# Page text
Tutorial 202: Loss Functions
Prerequisites
Run it interactively
Tinker provides several built-in loss functions for forward_backward, covering supervised learning and three flavors of policy gradient. When none of those fit, forward_backward_custom lets you define an arbitrary differentiable loss on log-probabilities.
In this tutorial you will:
- Prepare simple training data
- Run
forward_backwardwithcross_entropy,importance_sampling,ppo, andcispo - Write a custom loss with
forward_backward_custom - Compare loss values and understand when to use each
import warnings
warnings.filterwarnings("ignore", message="IProgress not found")
import tinker
import torch
from tinker import TensorData
Setup
Create a LoRA training client and a tokenizer. We use a small model to keep costs low.

# Source information

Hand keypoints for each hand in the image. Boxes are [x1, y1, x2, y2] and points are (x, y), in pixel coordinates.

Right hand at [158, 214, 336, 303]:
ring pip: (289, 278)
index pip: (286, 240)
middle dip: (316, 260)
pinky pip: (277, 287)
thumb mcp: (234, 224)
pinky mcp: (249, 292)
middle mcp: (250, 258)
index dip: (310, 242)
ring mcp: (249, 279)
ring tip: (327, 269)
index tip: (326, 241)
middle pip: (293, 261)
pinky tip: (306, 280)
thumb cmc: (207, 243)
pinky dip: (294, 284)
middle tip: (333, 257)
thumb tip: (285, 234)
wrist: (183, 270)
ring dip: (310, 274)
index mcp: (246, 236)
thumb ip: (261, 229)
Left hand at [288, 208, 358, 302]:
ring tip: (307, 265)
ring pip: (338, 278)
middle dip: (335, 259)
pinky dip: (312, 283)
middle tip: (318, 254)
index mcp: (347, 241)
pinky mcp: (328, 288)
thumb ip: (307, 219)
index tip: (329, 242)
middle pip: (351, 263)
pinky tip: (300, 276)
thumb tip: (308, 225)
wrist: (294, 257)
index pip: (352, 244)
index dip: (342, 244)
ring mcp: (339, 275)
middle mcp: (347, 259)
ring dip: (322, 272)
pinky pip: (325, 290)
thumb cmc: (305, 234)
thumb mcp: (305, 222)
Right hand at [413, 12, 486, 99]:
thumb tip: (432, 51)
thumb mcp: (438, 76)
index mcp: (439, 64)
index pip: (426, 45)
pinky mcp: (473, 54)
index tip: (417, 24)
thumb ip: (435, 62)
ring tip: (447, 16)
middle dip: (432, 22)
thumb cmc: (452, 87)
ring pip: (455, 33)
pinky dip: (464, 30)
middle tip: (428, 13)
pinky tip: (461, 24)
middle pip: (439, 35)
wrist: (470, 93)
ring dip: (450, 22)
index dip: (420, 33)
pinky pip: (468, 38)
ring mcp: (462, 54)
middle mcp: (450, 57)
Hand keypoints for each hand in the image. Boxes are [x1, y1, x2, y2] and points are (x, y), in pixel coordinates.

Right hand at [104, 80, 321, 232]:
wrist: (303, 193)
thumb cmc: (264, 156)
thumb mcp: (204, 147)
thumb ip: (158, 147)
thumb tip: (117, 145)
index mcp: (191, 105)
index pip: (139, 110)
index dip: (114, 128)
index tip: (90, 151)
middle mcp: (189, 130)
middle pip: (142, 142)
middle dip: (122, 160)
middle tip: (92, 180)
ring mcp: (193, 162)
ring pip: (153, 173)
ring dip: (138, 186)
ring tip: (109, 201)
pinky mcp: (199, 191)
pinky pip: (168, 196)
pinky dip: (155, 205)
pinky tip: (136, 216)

* * *

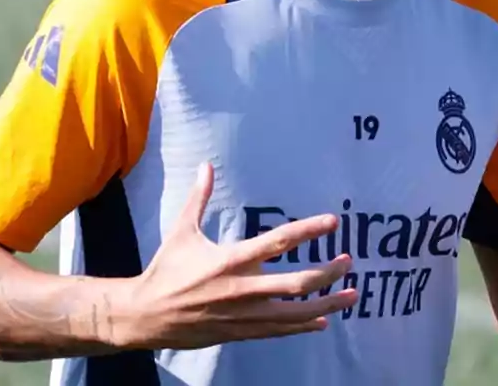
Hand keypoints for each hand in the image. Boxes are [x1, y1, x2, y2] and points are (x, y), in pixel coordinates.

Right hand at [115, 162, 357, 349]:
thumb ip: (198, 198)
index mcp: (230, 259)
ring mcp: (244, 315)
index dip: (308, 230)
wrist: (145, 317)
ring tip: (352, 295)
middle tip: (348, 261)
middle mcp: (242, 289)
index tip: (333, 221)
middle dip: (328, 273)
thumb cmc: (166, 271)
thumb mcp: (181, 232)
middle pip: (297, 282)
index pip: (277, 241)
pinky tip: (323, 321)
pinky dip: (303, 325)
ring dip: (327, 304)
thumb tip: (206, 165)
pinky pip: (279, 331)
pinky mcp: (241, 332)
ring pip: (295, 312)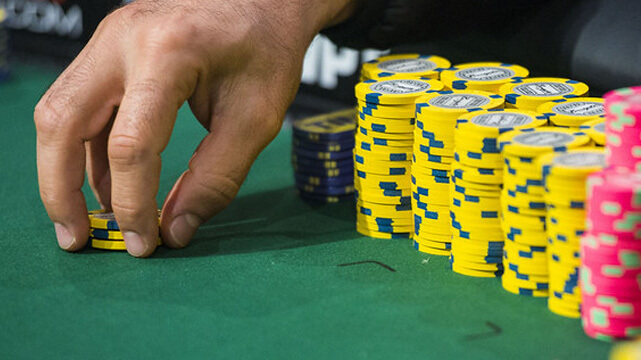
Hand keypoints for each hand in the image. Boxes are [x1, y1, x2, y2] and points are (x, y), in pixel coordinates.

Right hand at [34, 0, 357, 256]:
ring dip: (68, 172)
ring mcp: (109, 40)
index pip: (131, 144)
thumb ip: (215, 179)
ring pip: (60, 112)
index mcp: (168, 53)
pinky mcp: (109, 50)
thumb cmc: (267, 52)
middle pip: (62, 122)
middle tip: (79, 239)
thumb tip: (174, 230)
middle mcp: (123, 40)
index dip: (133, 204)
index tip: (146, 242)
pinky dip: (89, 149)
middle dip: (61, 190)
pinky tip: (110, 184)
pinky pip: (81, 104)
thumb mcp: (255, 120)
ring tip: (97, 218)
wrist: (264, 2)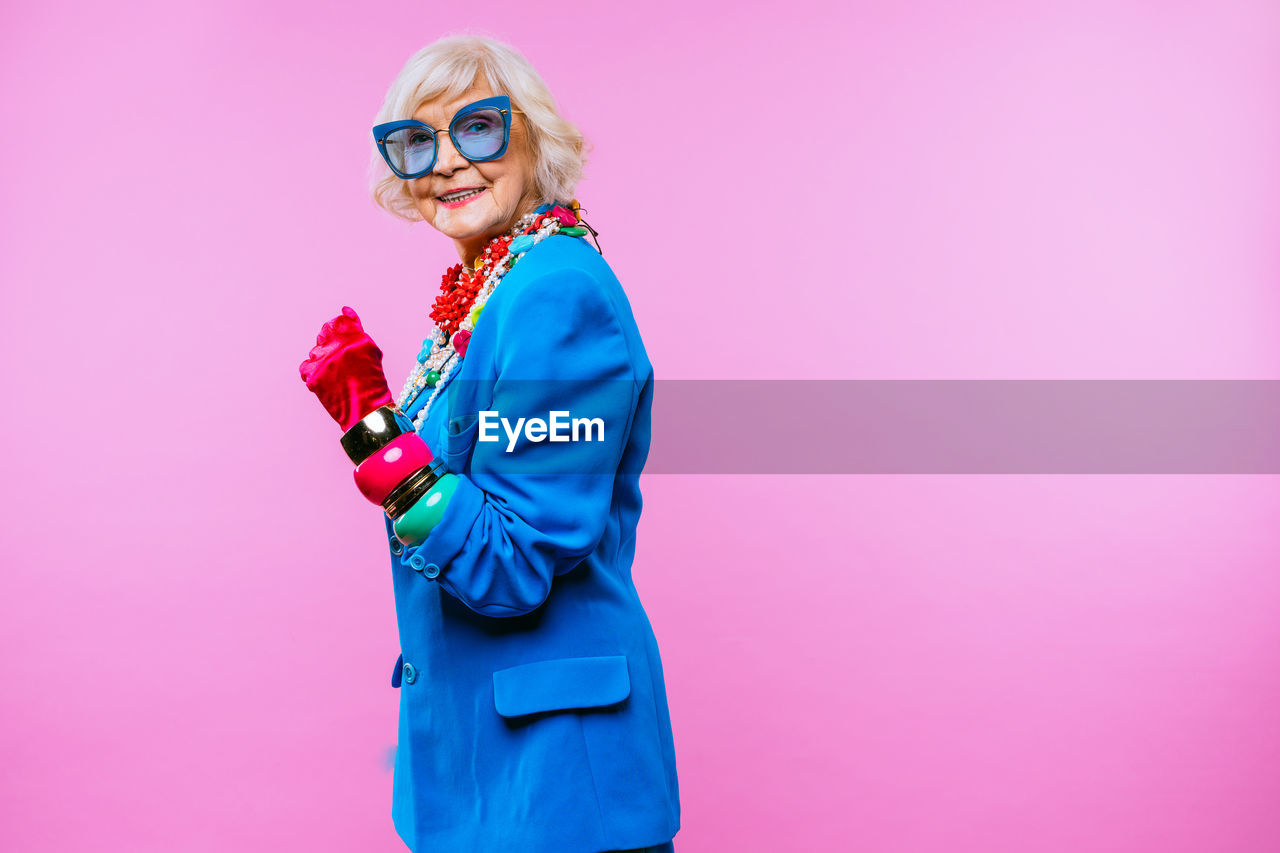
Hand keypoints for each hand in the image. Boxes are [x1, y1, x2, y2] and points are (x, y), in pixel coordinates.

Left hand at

---

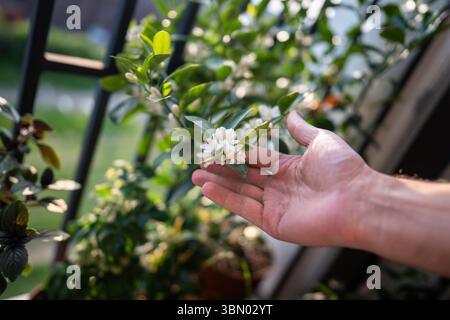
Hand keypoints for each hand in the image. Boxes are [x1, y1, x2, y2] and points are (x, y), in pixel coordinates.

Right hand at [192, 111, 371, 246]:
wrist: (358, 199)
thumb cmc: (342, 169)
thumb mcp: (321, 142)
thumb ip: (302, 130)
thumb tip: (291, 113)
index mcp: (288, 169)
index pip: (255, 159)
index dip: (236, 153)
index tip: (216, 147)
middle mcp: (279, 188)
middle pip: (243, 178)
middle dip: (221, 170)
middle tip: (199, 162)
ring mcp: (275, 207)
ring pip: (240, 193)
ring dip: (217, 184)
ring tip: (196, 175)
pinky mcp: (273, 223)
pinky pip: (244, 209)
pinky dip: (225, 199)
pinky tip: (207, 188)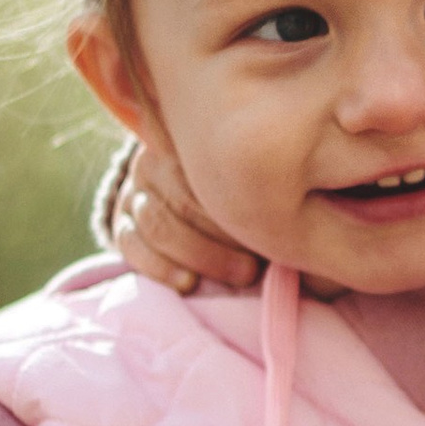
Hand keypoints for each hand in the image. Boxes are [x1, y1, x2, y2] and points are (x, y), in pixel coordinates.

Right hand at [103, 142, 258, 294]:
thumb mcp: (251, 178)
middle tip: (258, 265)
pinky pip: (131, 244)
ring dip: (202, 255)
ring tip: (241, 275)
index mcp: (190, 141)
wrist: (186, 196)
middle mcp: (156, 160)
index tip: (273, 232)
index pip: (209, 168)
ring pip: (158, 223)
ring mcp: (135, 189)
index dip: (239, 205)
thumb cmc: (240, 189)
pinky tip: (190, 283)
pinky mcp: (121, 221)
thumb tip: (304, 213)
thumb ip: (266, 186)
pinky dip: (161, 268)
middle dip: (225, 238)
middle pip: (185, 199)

# Tasks for this exercise
1) According to the loss functions tutorial, what can be defined with forward_backward_custom?
2) Pick up the loss functions tutorial after its final sentence and carry it forward.
The items come from a source unrelated to the loss functions tutorial.

# Answer section
1) An arbitrary differentiable loss on log-probabilities.

2)
MODEL_NAME = "Qwen/Qwen3-4B-Instruct-2507"
service_client = tinker.ServiceClient()
training_client = await service_client.create_lora_training_client_async(
base_model=MODEL_NAME, rank=16
)
tokenizer = training_client.get_tokenizer()
print(f"Training client ready for {MODEL_NAME}")
Prepare training data
We need a Datum for each loss function. The inputs differ by loss type:
| Loss | Required loss_fn_inputs |
|---|---|
cross_entropy |
target_tokens, weights |
importance_sampling |
target_tokens, logprobs, advantages |
ppo |
target_tokens, logprobs, advantages |
cispo |
target_tokens, logprobs, advantages |
We will create one SFT datum and one RL datum (reused across the RL losses).
# -- SFT datum (for cross_entropy) --
prompt_text = "The capital of France is"
target_text = " Paris."
prompt_ids = tokenizer.encode(prompt_text)
target_ids = tokenizer.encode(target_text)
all_ids = prompt_ids + target_ids
model_input_sft = tinker.ModelInput.from_ints(all_ids[:-1])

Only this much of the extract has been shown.